Ellerimiz Artık Serbest

Teknolojimiz ne kadar da ilerledi değil mi?
Pek çok uzantılarımızı artık kullanmamaya başladık sanırım.

Aslında teknolojiyi sıkı sıkı takip etmekten zevk alırım ve onun hızına yetişmeyi çok isterim, tabii bu Dünya'da herşeyin hızı aynı gitmiyor.
Kimi zaman geliyor Kaplumbağa, Tavşanı çoktan sollayıp yolu yarılamış oluyor, yada Kaplumbağa yola çıkmak için hazırlanırken Tavşan çoktan hedefine varıyor.

Geçen gün, İstanbul'un meşhur sıkıntısı olan TRAFİK Durumunun içine dalmış ve hiç sakinliğimi bozmadan kitabımı okurken yanımızdan geçip giden insanlara baktım.Normalde her zaman bakarım tabii, çekici ve hoş giyimli bir bayan olursa tabii daha fazla birkaç saniyemi de kullanırım.
Yalnız o gün daha farklı bir bakış altında izledim bu insanları.Eskiden herkesin elinde telefon varken, onun yerinde şimdi ya kulaklığın kablosu var yada el tamamen boş...!!
Normalde garip olacak bir durum değil bu, hele ki şu anki teknolojik çağımızda.

Beth Revis'in ünlü romanı olan Evrenin Ötesi Serisi'ndeki karakterlerin kullanmakta oldukları iletişim cihazlarına çok yakın sayılmayız, ki onların kullandıkları cihaz direkt olarak etin içine ve kulağın iç yapısına monte ediliyor; ancak o kadar da uzak değiliz.

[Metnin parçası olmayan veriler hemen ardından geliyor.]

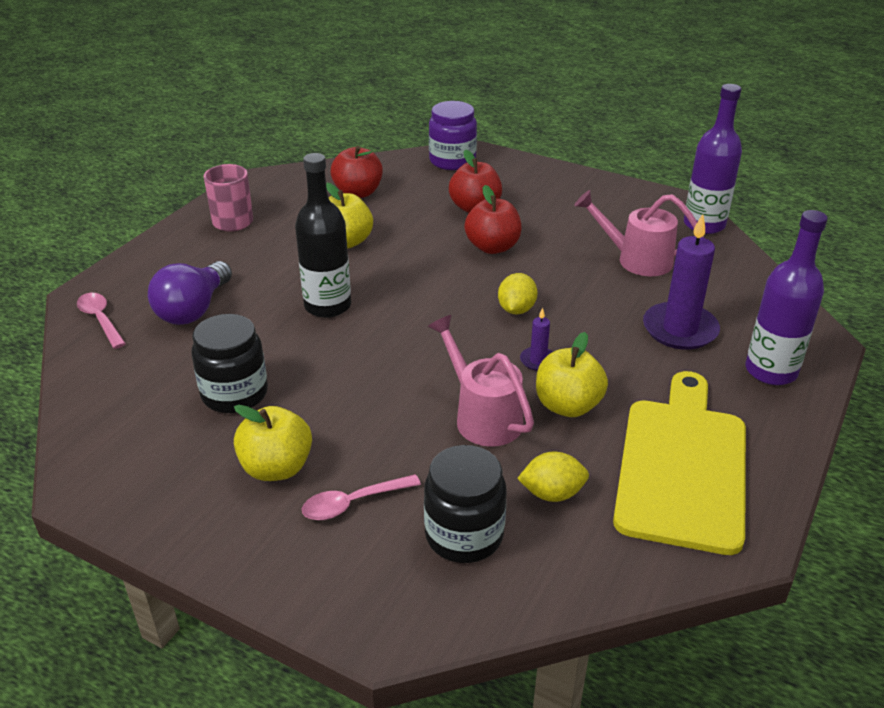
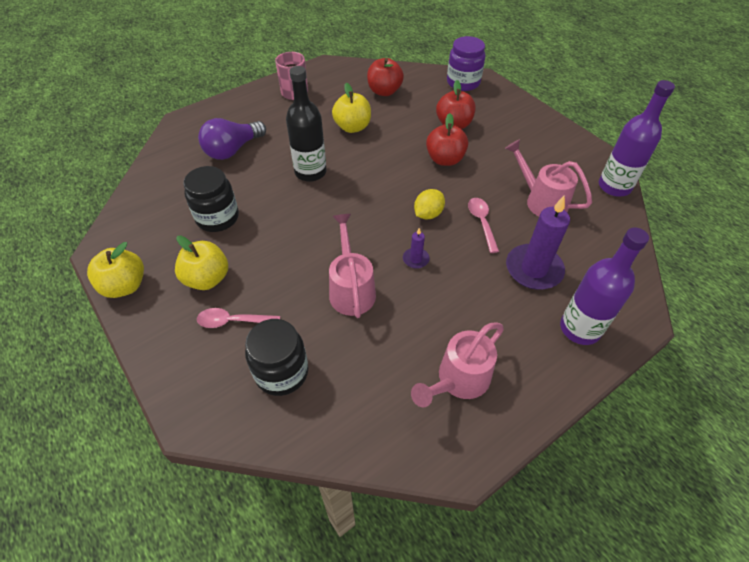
camera: 25 degrees right, 15 degrees up
pink spoon [77,293,126,349] -> pink spoon moved to [468,198,499,253]
yellow lemon [517,451,589,502] -> none
yellow apple [536,332,608,417] -> yellow apple moved to [87,242,144,298]
yellow cutting board [613,371,746,555] -> pink watering can [411,322,504,408]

Artık herkes telefonunu cebinde yada çantasında tutup kulaklığı ile hattın karşısındaki kişi ile rahatlıkla konuşabiliyor.Doğrusu, konuşuyor.Birkaç sene evvel olmayan bir insan hareketi olarak bu uygulama da bizlere eklenmiş oldu.
Ha beni soracak olursan eğer, ben hâla klasik olarak telefonu elimde tutup konuşmaya devam ediyorum çünkü kulaklık ile konuşacağım vakit nedense ses ayarını bir türlü düzgün çıkaramamıyorum.Ya fazla bağırıyor yada çok kısık konuşuyor oluyorum.
Belkide biraz daha pratik yapsam iyi olur.!!